Man in the corner

27 AUGUST 2014 – 381 WORDS.

CHARACTERS:
Man in the corner – himself.
Molly – The wonderer.
Woman – Sits with the Man in the Corner.
Clive, Dan, Harry – Boys in the pub.


Man in the corner

He was always there, an open notebook and a pencil to his left. In the corner, supping his beer. Watching. 

The regulars nodded in his direction when they arrived and left, occasionally placing a pint on the small round table in front of him.

Molly had been watching him for over a year. Was the man there every night or just Saturdays like her? When she and her mates drifted into The Poacher she tried to be first or second, so she could have a seat facing in his direction.

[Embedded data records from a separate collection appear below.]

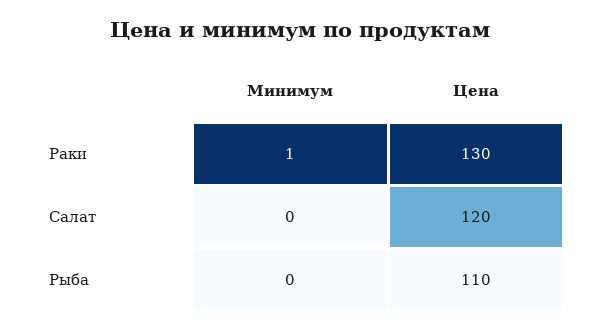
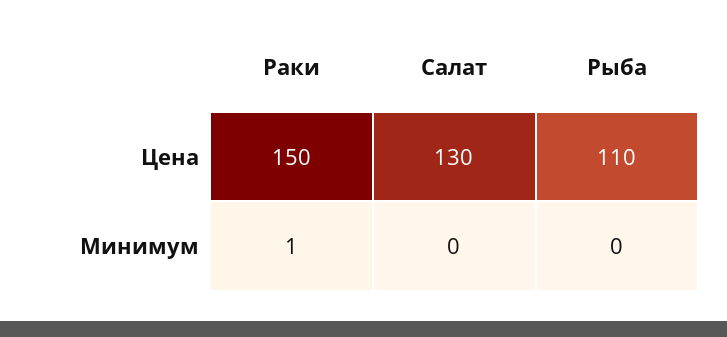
  {
    "Минимум": {
      "Раки": 1,
      "Салат": 0,
      "Рыба": 0
    },
    "Цена": {
-     "Раки": 130,
+     "Раки": 150,
-     "Салат": 120,
+     "Салат": 130,
      "Рыба": 110
    }
  }

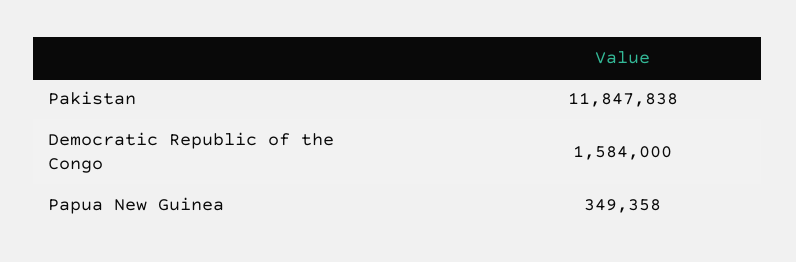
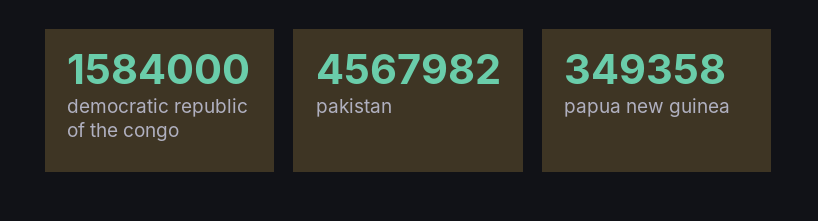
  {
-   "Pakistan": 11847838,
+   "Pakistan": 4567982,
    "Democratic Republic of the Congo": 1584000,
    "Papua New Guinea": 349358
  }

Sixty going on seventy, he had a worn look about 
him. Sometimes a rather imposing woman, older, she recognised from Sunday confession, would join the man. His stoop would disappear and they would lean in towards one another, deep in conversation. After an hour she always left.

Molly looked at her companions. Which one would it be tonight? Clive, Dan, Harry? By the end of the evening she wouldn’t care. Her need met she could go back to being herself for another week. The boys always did their sums. The first thing they did. 
Were there enough to go round? Their broad smiles of expectation answered the question.

The man at the table was a writer. Dark tales of mayhem on city streets after dark. Reading his work she saw it was pitted with faces she knew from The Poacher. To be a writer she would need a table of her own, where she could sit and observe. ‘Stay in one place long enough and the world comes to you.' Someone said that.

He was always last to leave, then he would zigzag his way around the city centre, watching and listening, unnoticed by boisterous revellers queuing for taxis or waiting for a night bus to carry them away on tarmac tides to rooms in suburbia or campus halls. The Council House lions mute. Constables would acknowledge his presence by ignoring him. Fights followed in his wake. He would turn and watch. A ventriloquist too. 

Had Molly followed him, as she was tempted, she might have seen the woman open the door and the shadow of their embrace behind the frosted glass. The table in the corner was her future and she was the woman.